(Excerpted text)

Many preparations of iron have long been known to possess a purifying influence on water containing organic impurities. Thus Scherer, years ago, recommended a solution of iron sulphate where the impurities were present in large quantity. Later still, iron chloride was proposed as suitable, the salt being precipitated in the presence of organic matter as ferric oxide, the oxide thus formed acting also mechanically on the suspended impurities in course of precipitation, very much as white of egg acts in clarifying liquids, when it coagulates and carries impurities with it to the bottom. Other iron preparations have a similar action, notably dialysed iron, while several oxidising agents, such as potash permanganate, are also well known to possess a powerful effect on organic impurities. It will at once be seen, however, that all such substances are inadmissible as filtering media, or purifying agents for potable waters, for the reason, that in the case of some at least of the agents mentioned, decompositions take place, which in themselves might prove dangerous, while in the case of all an excess (and it would be almost impossible to avoid an excess) of the purifying agent would be equally bad, and would render the water quite unfit for domestic purposes. It has been found, however, that various kinds of native rock containing iron protoxide effect the filtration of water very completely, and Spencer, acting on this idea, after experimenting, found that when the iron protoxide was isolated as magnetic oxide, it both freed the water from turbidity and effected decoloration very quickly. Thus bog-water, as dark as porter, when filtered through it speedily lost its colour and became clear and sweet, the carbonic acid given off during the process of decomposition rather tending to improve the water. The purifying power of the magnetic oxide does not deteriorate with use. The oxide gets coated with a slimy deposit, owing to the deposition of decomposed organic matter, but this being removed, it is as powerful as ever in its purifying action. Unfortunately this iron rock is not found native to any extent, but the fact of its action being determined, Spencer continued his experiments with the result that it can now be produced artificially, and forms one of the most efficient and useful filters for domestic purposes.

(End Excerpted text)

_Exercise requirements_:
• a. Decide whether each statement agrees with the passage on iron in water purification: (i) Scherer recommended a solution of iron chloride; (ii) the purifying power of the magnetic oxide declines with use; (iii) the iron rock is not found native to any extent. Answer yes or no for each and quote the deciding words of the passage.
• b. Please carry on the passage on iron in water purification, beginning after its final sentence.

(The data)

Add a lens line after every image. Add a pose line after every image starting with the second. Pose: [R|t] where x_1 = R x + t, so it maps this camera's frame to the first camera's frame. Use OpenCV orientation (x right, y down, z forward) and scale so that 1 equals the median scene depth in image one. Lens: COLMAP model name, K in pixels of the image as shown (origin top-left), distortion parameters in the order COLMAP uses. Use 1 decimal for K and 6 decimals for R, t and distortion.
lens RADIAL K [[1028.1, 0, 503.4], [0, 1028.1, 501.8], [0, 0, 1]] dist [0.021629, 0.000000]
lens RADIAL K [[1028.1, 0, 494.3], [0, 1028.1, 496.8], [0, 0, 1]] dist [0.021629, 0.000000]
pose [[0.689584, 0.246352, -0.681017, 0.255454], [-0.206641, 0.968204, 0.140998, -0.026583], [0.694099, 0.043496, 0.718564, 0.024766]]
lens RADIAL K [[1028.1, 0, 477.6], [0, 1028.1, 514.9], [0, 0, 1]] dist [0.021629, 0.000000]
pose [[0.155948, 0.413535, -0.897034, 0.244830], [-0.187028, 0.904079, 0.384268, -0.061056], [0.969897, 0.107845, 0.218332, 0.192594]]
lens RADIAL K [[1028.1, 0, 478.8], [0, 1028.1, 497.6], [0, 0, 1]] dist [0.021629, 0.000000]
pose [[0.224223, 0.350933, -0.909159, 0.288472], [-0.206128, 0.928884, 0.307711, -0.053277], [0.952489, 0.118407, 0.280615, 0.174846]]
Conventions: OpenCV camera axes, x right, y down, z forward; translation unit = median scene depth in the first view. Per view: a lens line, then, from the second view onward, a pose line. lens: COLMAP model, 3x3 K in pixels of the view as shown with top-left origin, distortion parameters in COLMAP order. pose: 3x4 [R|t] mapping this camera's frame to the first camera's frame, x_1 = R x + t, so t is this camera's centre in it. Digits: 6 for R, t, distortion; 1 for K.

(End The data)

_Answers for each item_:
• a.
(i) No: "Scherer, years ago, recommended a solution of iron sulphate"
(ii) No: "The purifying power of the magnetic oxide does not deteriorate with use."
(iii) Yes: "Unfortunately this iron rock is not found native to any extent"

• b.
Metallic iron is employed by Jennings & Hinde. The filtering material consists of fine iron or steel shavings, filings, turnings, or borings obtained from the swarf or skin of cast iron, wrought iron, or steel; this material may either be used by itself, or it may be used with other materials, either mixed with them or in separate layers. The iron or steel shavings, &c., are obtained from iron or steel that has been brought to a state of fusion either by melting or the processes necessary for making cast iron, wrought iron, or steel, and being separated from many of the impurities contained in the ore from which it was obtained, will have but a comparatively small portion of earthy impurities mixed with it, and will be for this reason superior to iron which is obtained from native ores or oxides without fusion.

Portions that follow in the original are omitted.